Your goal: What you return must be an exact copy of the lines in the listing below between the line holding "Page size: 1500x844." and the line holding "Identify the document", inclusive, and nothing more.

Input:
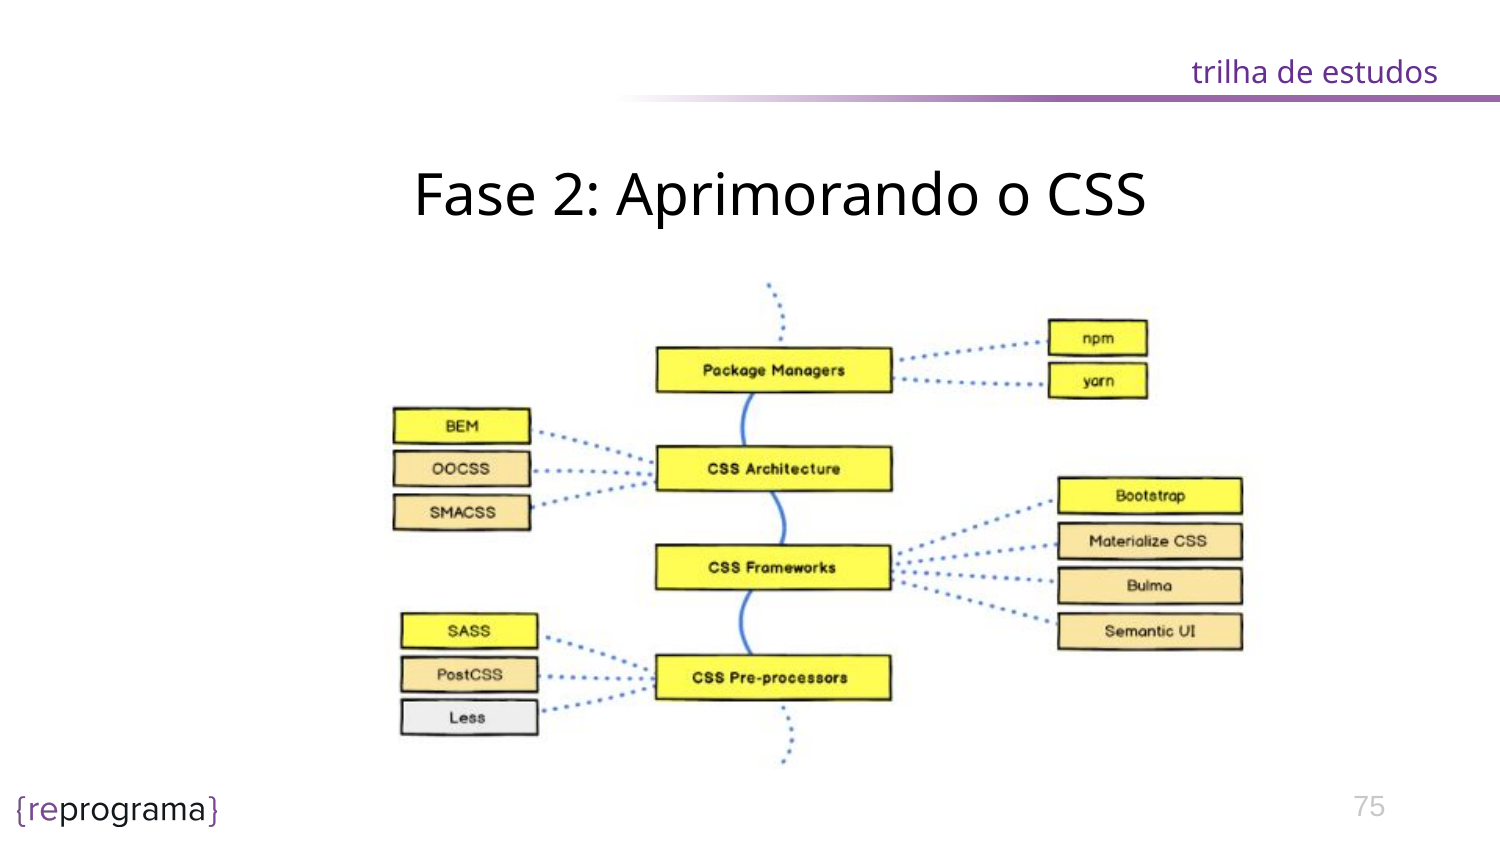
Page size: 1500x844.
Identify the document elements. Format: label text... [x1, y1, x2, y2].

* * *

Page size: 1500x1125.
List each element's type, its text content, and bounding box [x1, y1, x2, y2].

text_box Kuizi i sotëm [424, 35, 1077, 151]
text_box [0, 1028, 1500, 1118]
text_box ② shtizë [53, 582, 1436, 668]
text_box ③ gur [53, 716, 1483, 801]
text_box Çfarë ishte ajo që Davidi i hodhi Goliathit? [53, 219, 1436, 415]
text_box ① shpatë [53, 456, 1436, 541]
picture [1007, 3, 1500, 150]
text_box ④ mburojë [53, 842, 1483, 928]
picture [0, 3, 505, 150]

Solution:
Page size: 1500x844.
Identify the document elements. Format: label text... [x1, y1, x2, y2].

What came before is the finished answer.